There was dread written all over Yehuda’s face. This was probably the hardest thing he had to do during our work together. It would also be the least rewarding, with parents like his. But it was necessary.
“Rabbi, you know how you’re always putting a positive spin on things?”
Not the term I would use, but… “Sure, what about it?”
“I need you not to do that with what I’m about to ask you.”
I nodded and braced myself. Please don’t let him ask—
“Do you think my parents will be disgusted by me? Like actually hate me?”
I looked at him. In his eyes I could see that he had been waiting for this answer every day of every year of his life.
I wasn’t going to lie to him.
“Yehuda,” I said, “I don’t know.”
“But you’ll be there with me.”
The day came. It was raining. Hard.
Yehuda walked into my office wearing a hat and jacket I’d never seen him wear before. His parents walked in behind him. I immediately realized this was going to be worse than I thought.
Both Yehuda’s parents were tall. And they stood so straight I thought for sure they slept on solid wood planks.
I offered my hand. His father looked at it for a split second before he shook it, as if deciding it was safe and he wasn’t going to catch anything.
“Can I get anyone some water or coffee?” I asked. Maybe some scotch or weed to loosen you guys up a bit, I thought.
They declined. We made painful small talk, and then I spoke.
“So Yehuda and I have been meeting on a regular basis for a while and he has something he wants to say.” I looked over at Yehuda — he was visibly shaking. He pulled a folded piece of paper out of his pocket.
“I wrote it down so I’ll get it right,” he said to no one in particular.
I knew he wrote it down so he wouldn’t have to make eye contact.
“Dear Mommy and Tatty….”
It was beautifully written. His father didn’t move the entire time he spoke. His mother breathed heavily a few times.
“So,” Yehuda finished, “I hope you can forgive me and not judge me based on who I was and what I was doing. I hope you can accept and be proud of who I am becoming.”
There was silence.
Yehuda’s father took his gaze off the floor for the first time and looked at his wife. Then he started laughing. There was a manic quality to the laughter.

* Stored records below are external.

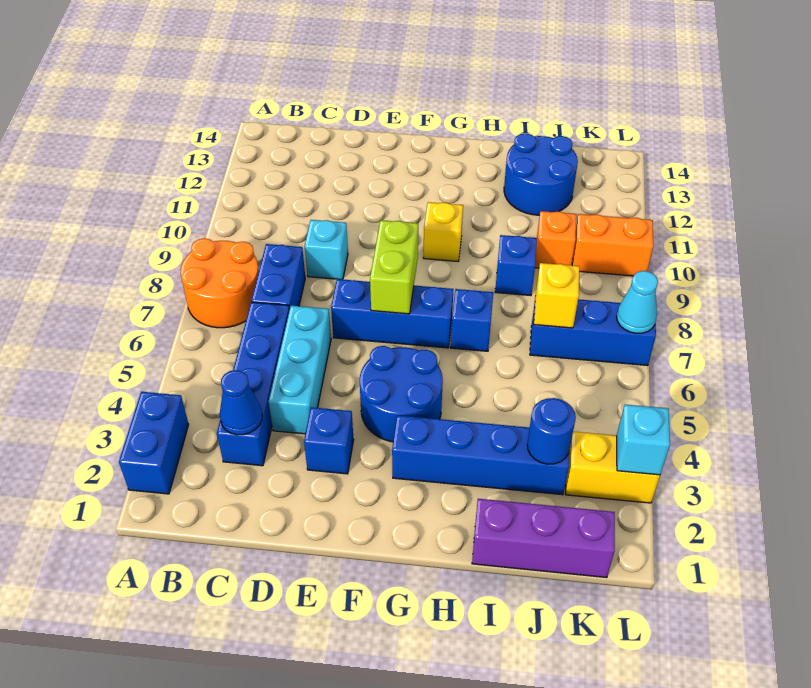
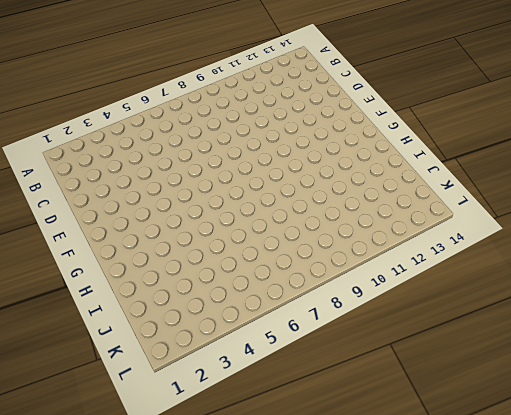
none -> blue brick A2:A3 level 1
none -> orange round brick A7:B8 level 1
none -> blue brick C3:C6 level 1

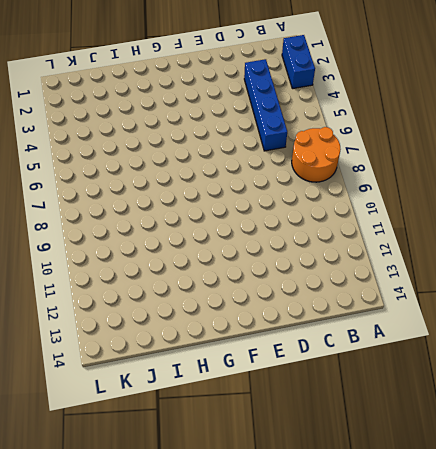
none -> blue brick C7:C8 level 1
none -> cyan brick D4:D6 level 1
none -> cyan brick D9 level 1

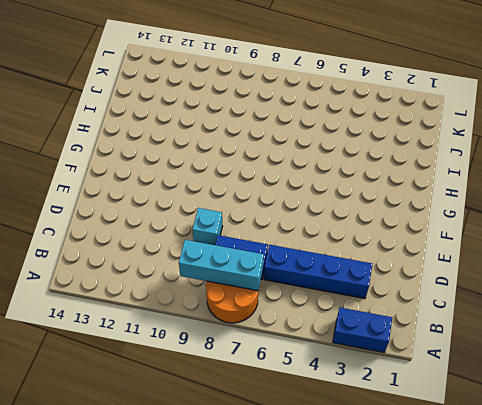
cyan brick B7:B9 level 2 -> cyan brick D4:D6 level 1
none -> blue brick E3 level 1
none -> blue brick E7:G7 level 1
none -> blue round brick F4:G5 level 1

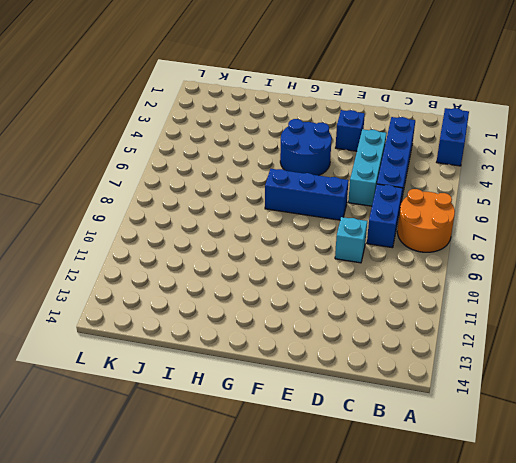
none -> blue brick G3:J3 level 1
none -> yellow brick G10 level 1
none -> blue brick H7 level 1

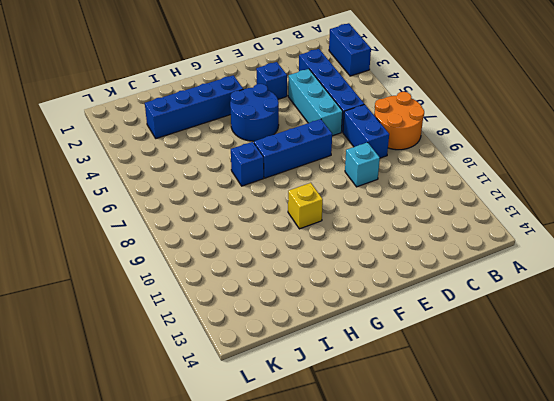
none -> purple brick I1:K1 level 1
none -> blue brick I9 level 1
none -> blue round brick I12:J13 level 1

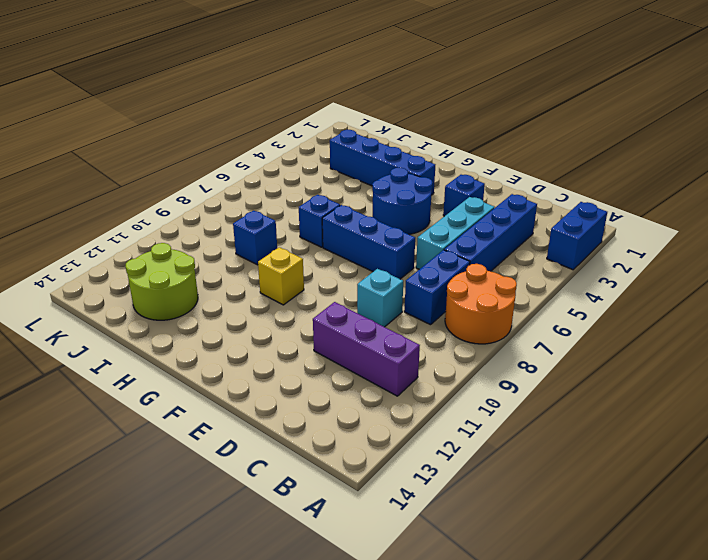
purple brick B11:D11 level 1 -> purple brick I1:K1 level 1
lime round brick I12:J13 level 1 -> blue round brick I12:J13 level 1
none -> blue brick J7:L7 level 1
none -> orange brick J10 level 1
none -> yellow brick K3:L3 level 1

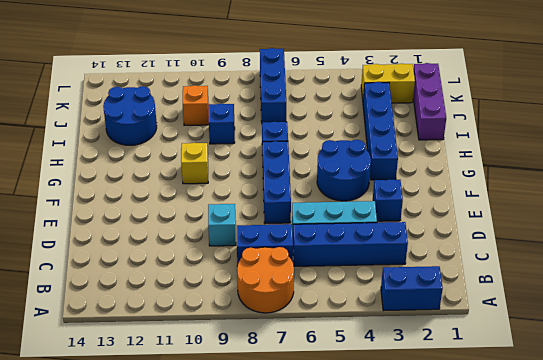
yellow brick K2:K3 level 1 -> yellow brick K3:L3 level 1
none -> orange brick K10:L10 level 1
none -> blue cone C3 level 2
none -> lime brick F7:F8 level 2

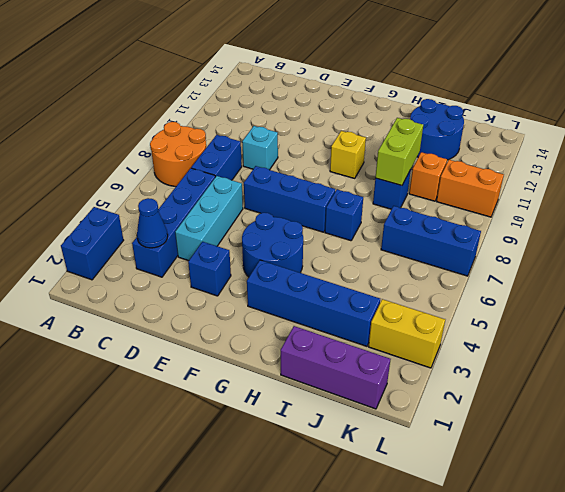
lime brick I9:I10 level 2 -> lime brick F7:F8 level 2
none -> blue round brick J3 level 2
none -> yellow brick J7 level 2
none -> cyan brick L3 level 2

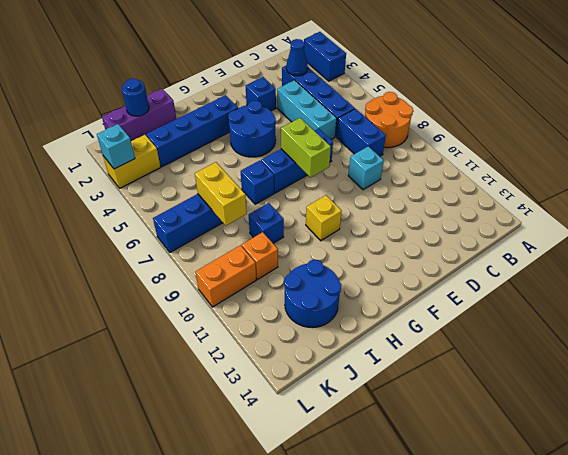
blue round brick J1 level 2 -> blue round brick J3 level 2
yellow brick J7:J8 level 2 -> yellow brick J7 level 2
none -> cyan cone L7 level 2

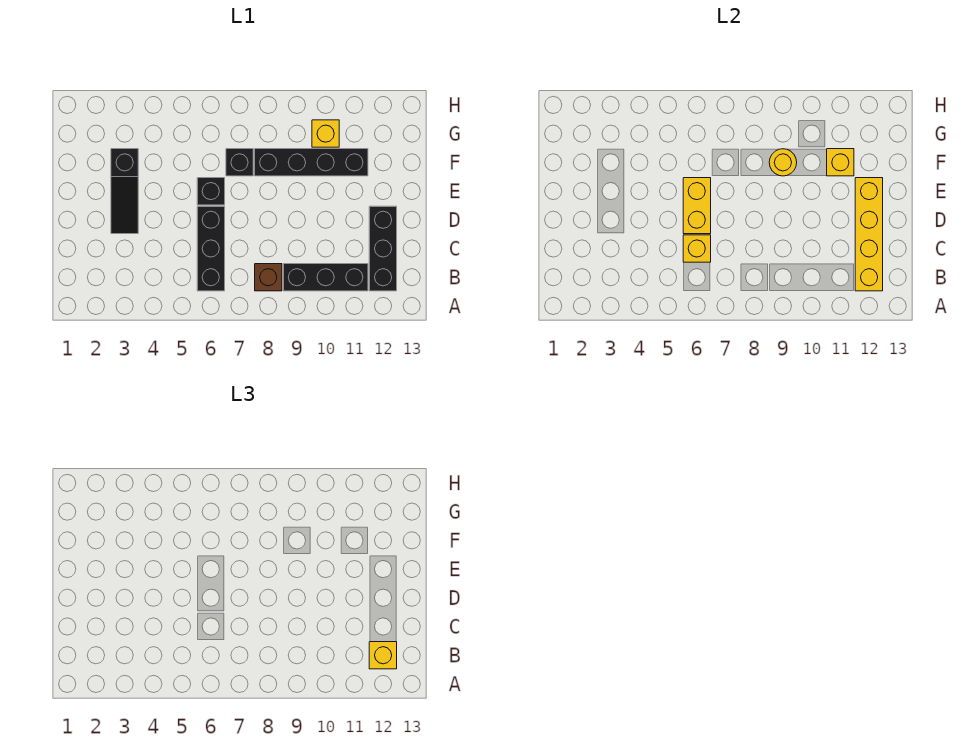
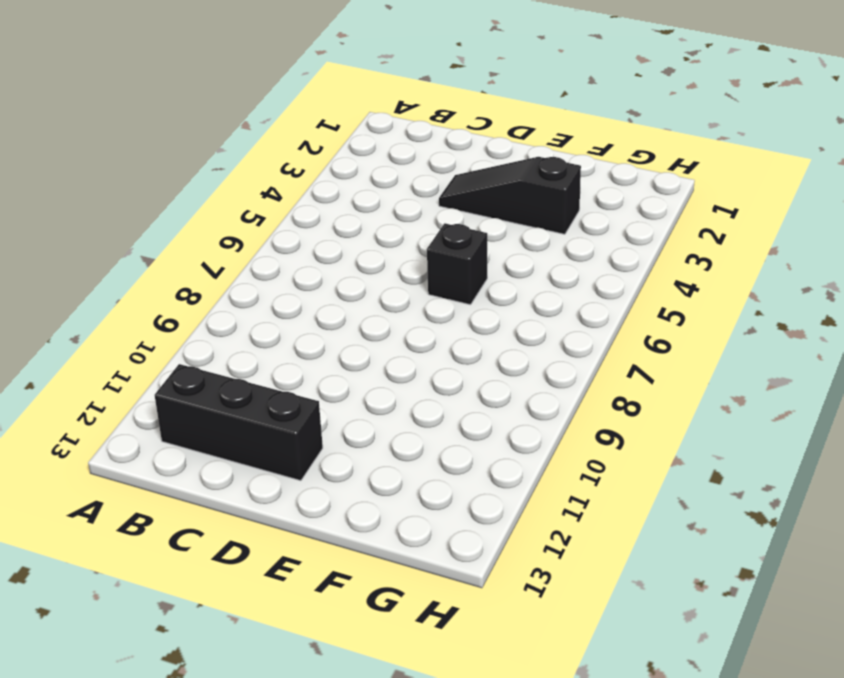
none -> black brick B6:D6 level 1
none -> brown brick B8 level 1
none -> black brick B9:B11 level 1

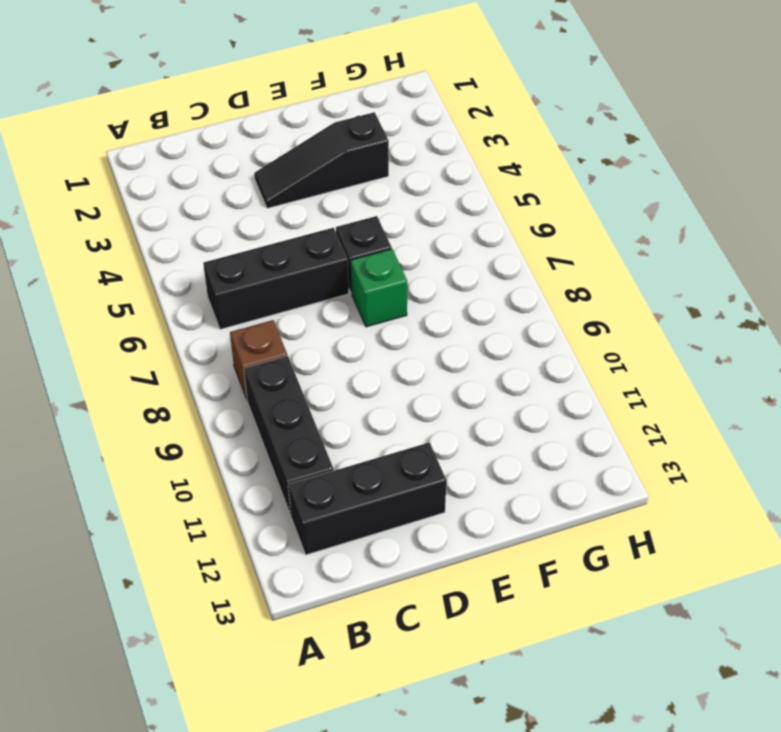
green brick E7 level 1 -> none
none -> black brick F7 level 1
none -> black brick F8:F11 level 1
none -> yellow brick G10 level 1

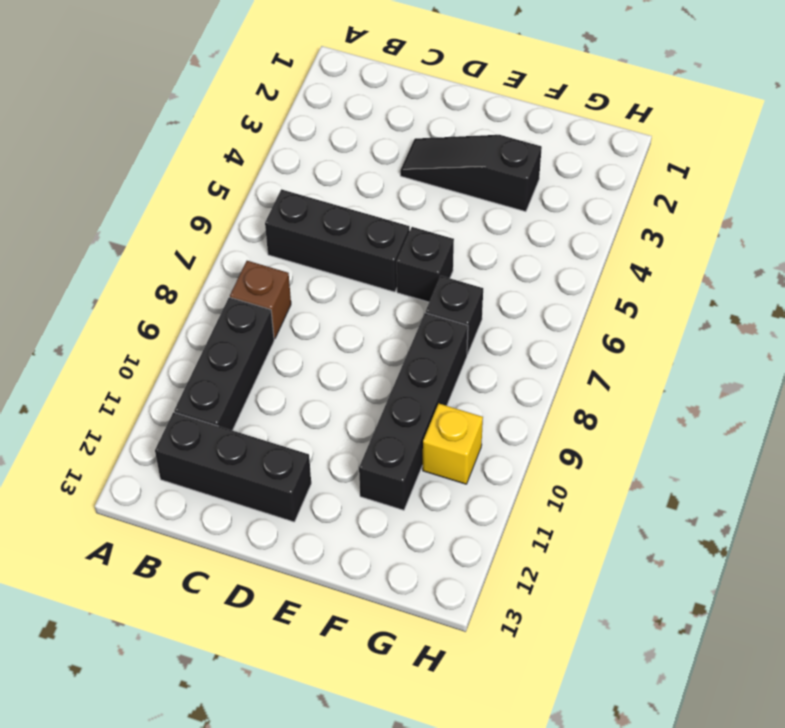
none -> yellow brick B12:E12 level 2
none -> yellow brick C6 level 2
none -> yellow brick D6:E6 level 2

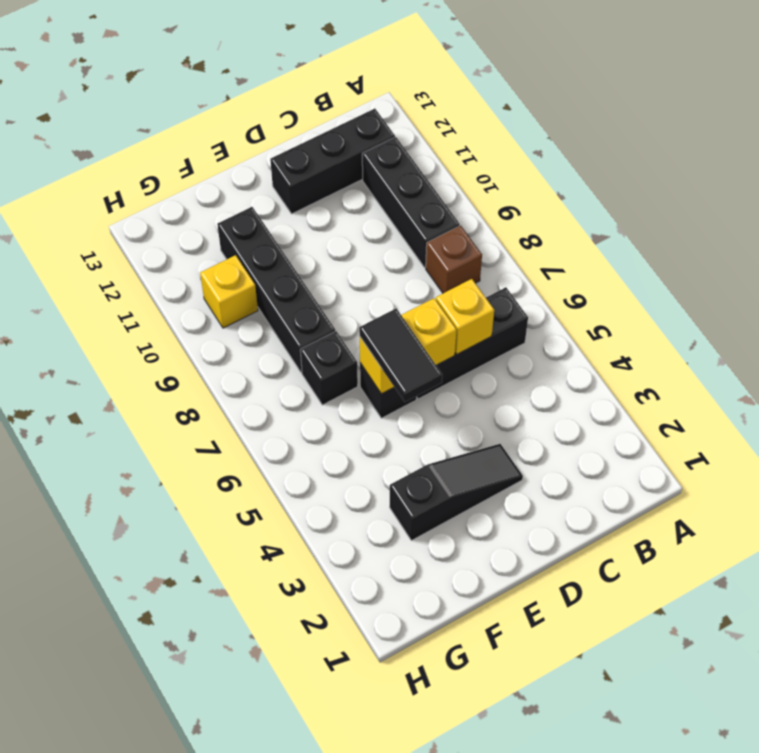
black tile E5:E6 level 3 -> none
none -> yellow brick B12:E12 level 2
none -> yellow round brick F9 level 2
none -> yellow brick F11 level 2

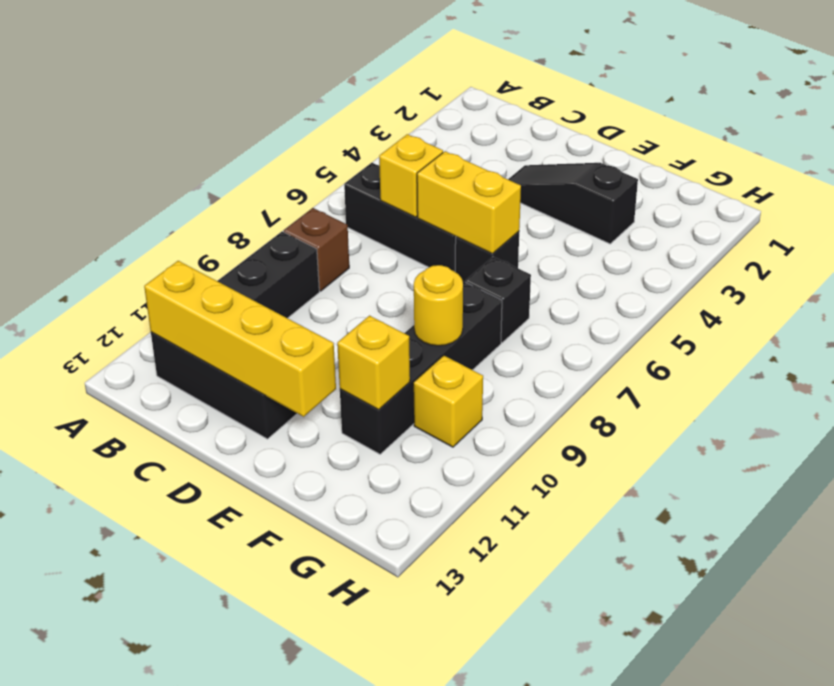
none -> yellow brick B12 level 3

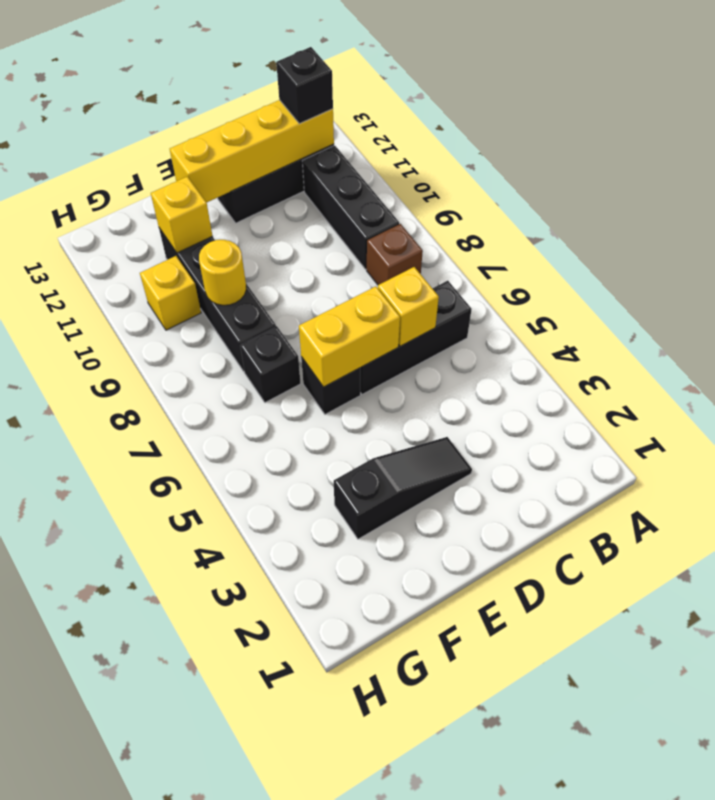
black brick B12 level 3 -> yellow brick B12 level 3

Was he having some kind of mental breakdown?
“You want me to accept who you’re going to be?!” he said, pointing a finger at his son.
I opened my mouth to interrupt what was going to be the worst parenting moment of the year, but then I saw the tears streaming down his face.
“Let me tell you something,” he said, lifting himself and his chair and turning directly toward his son, who was doing his best to keep a brave face. “You think I’m crazy? You think we’re blind?” He shot me an accusatory look. “We knew every night that you left. We waited up every night till you got home. I know you’ve been working hard to change. I didn’t say anything because I knew it would embarrass you for us to know. But for you to ask me to be proud of your future self is chutzpah!” He took his son’s hand and looked into his eyes.
All those days of all those years in those eyes.
He was sobbing as he spoke. How could I ever have believed this would get ugly? “Yehuda, I am so proud of who you are right now.”